Mary’s Meals, formerly known as Scottish International Relief, is an internationally registered charity. Their goal is setting up school meal programs in communities which ordinarily cannot afford them, especially in undeveloped countries. The charity was founded in 2002, when it fed 200 school children in Malawi. Today, it provides free school meals for over a million children daily.

Despite being named for Mary, mother of Jesus, the charity is not officially a religious organization.

In a fundraiser that began in Fall 2020, Mary’s Meals appealed to philanthropists for large donations on behalf of their new program in Liberia, where nearly 40 percent of the population is food insecure and 25 percent do not have regular access to sanitary drinking water.

According to UNICEF, a third of children in Liberia are malnourished enough to affect their growth, and 6 percent actively starving. Approximately 4 percent of school age children in Liberia are orphaned due to the ongoing AIDS crisis in the country.

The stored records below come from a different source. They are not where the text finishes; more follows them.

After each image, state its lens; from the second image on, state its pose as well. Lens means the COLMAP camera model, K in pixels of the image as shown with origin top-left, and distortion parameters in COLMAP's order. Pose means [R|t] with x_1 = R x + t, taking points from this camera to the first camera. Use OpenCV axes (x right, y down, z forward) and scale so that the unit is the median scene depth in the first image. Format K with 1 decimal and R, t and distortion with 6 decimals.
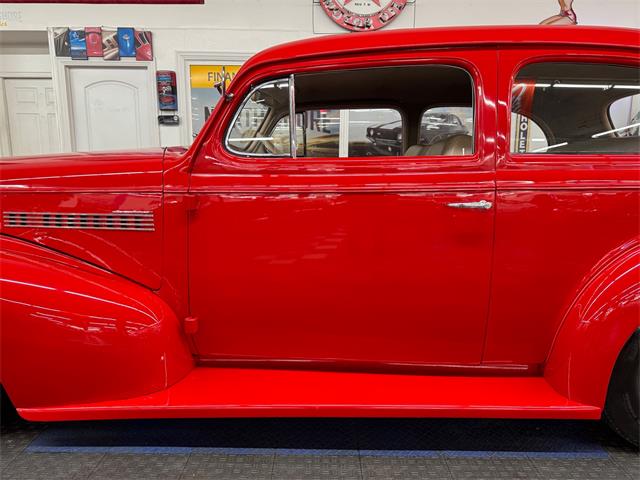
lens RADIAL K [[454.5, 0, 310.0], [0, 454.5, 240.3], [0, 0, 1]] dist [0.029877, -0.034947]
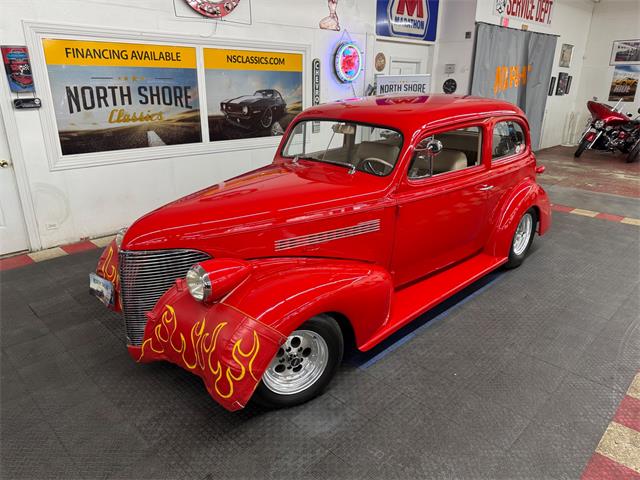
lens RADIAL K [[454.5, 0, 317.2], [0, 454.5, 240.3], [0, 0, 1]] dist [0.029877, -0.034947]
pose [[0.700616, -0.240984, 0.671613, -0.585521], [0.122693, 0.967910, 0.219308, -0.138025], [-0.702911, -0.071248, 0.707701, -0.018088]]
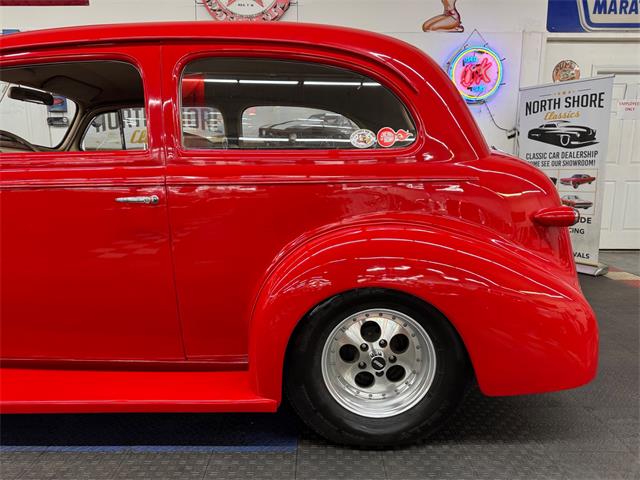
lens RADIAL K [[454.5, 0, 316.3], [0, 454.5, 239.7], [0, 0, 1]] dist [0.029877, -0.034947]
pose [[0.999933, -0.008750, 0.007607, 0.250985], [0.008799, 0.999941, -0.006348, 0.006935], [-0.007551, 0.006415, 0.999951, -0.002306]]
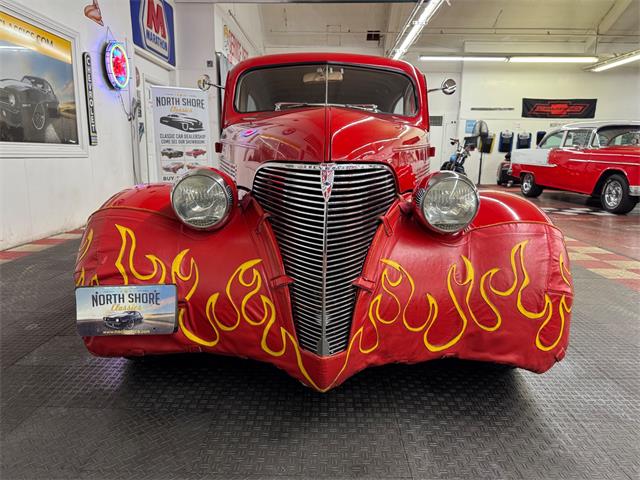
lens RADIAL K [[454.5, 0, 319.6], [0, 454.5, 240.4], [0, 0, 1]] dist [0.029877, -0.034947]
pose [[0.009913, -0.193989, 0.980954, -0.669561], [0.160040, 0.968664, 0.189942, -0.052671], [-0.987061, 0.155109, 0.040648, 0.481896]]
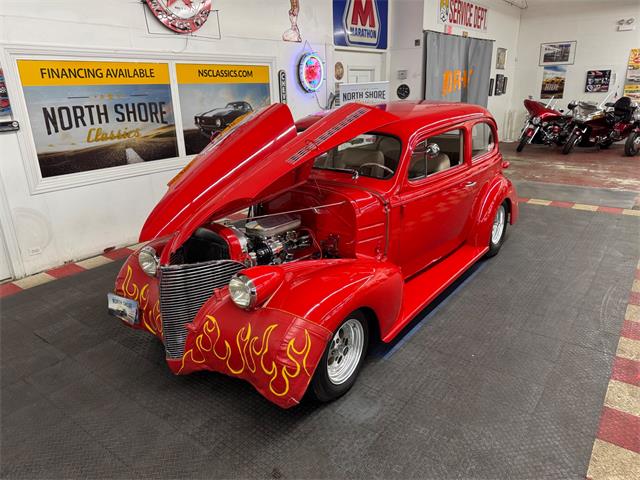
lens RADIAL K [[454.5, 0, 318.9], [0, 454.5, 241.0], [0, 0, 1]] dist [0.029877, -0.034947]
pose [[0.597406, -0.281980, 0.750728, -0.673189], [0.170704, 0.959402, 0.224519, -0.155862], [-0.783560, -0.005977, 0.621288, 0.025942]]
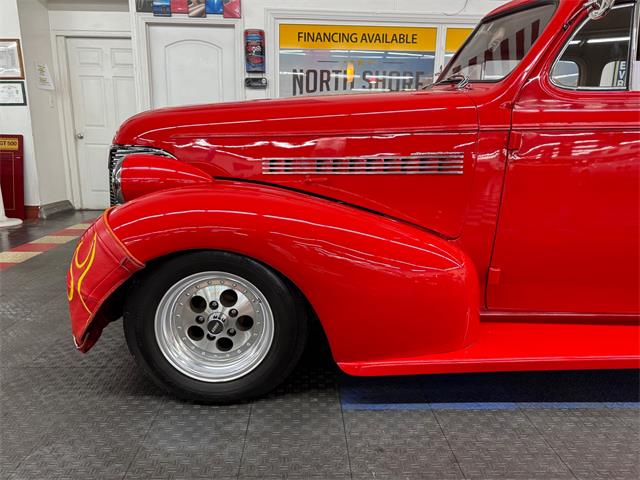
lens RADIAL K [[454.5, 0, 311.8], [0, 454.5, 240.0], [0, 0, 1]] dist [0.029877, -0.034947]
pose [[0.999110, -0.004236, 0.041967, -0.242247], [0.002445, 0.999087, 0.042644, 0.025826], [-0.042110, -0.042504, 0.998208, 0.030182]]
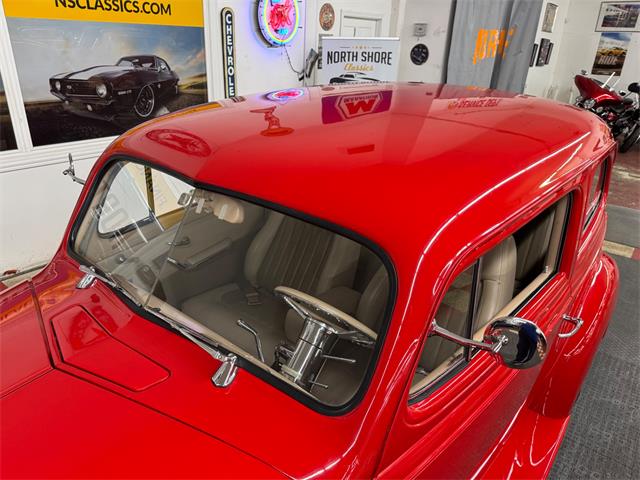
lens RADIAL K [[454.5, 0, 318.4], [0, 454.5, 241.6], [0, 0, 1]] dist [0.029877, -0.034947]
pose [[0.621645, -0.307748, 0.720311, -0.190674], [0.106734, 0.944290, 0.311328, -0.195996], [-0.775993, -0.116654, 0.619860, 0.264163]]
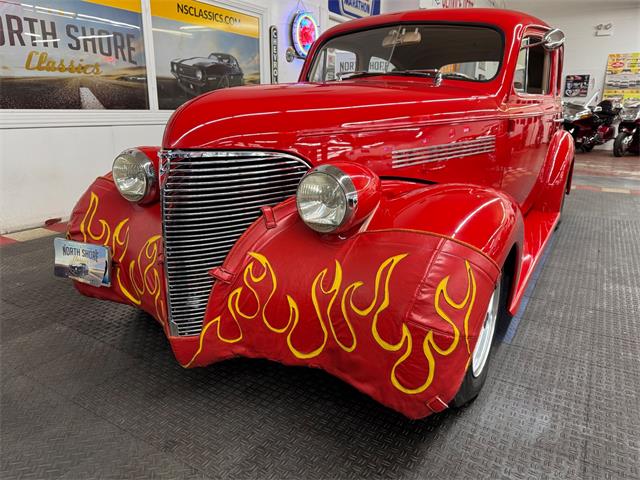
lens RADIAL K [[454.5, 0, 323.0], [0, 454.5, 241.7], [0, 0, 1]] dist [0.029877, -0.034947]
pose [[0.510665, -0.242967, 0.824735, -0.589881], [0.143691, 0.969867, 0.196752, -0.033242], [-0.847687, 0.018033, 0.530190, 0.263996]]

The donations taken in by Mary’s Meals, which includes $2 million in matching funds from the UK Government,will provide daily meals for 43,000 school children. The charity claims that they can feed a child for a whole school year for just under £16 by sourcing locally grown food, which also helps enrich the economy these children will grow to join.

“Before Mary’s Meals came here there was no food for us to eat,” testified Magirl, a 13-year-old-girl from Gbatala in Liberia who plans to study to become a nurse.

“When Mary’s Meals came we were happy to pay attention to the lesson and listen to the teacher. We used to be hungry and didn’t learn anything in class because of the hunger – now we learn at school.”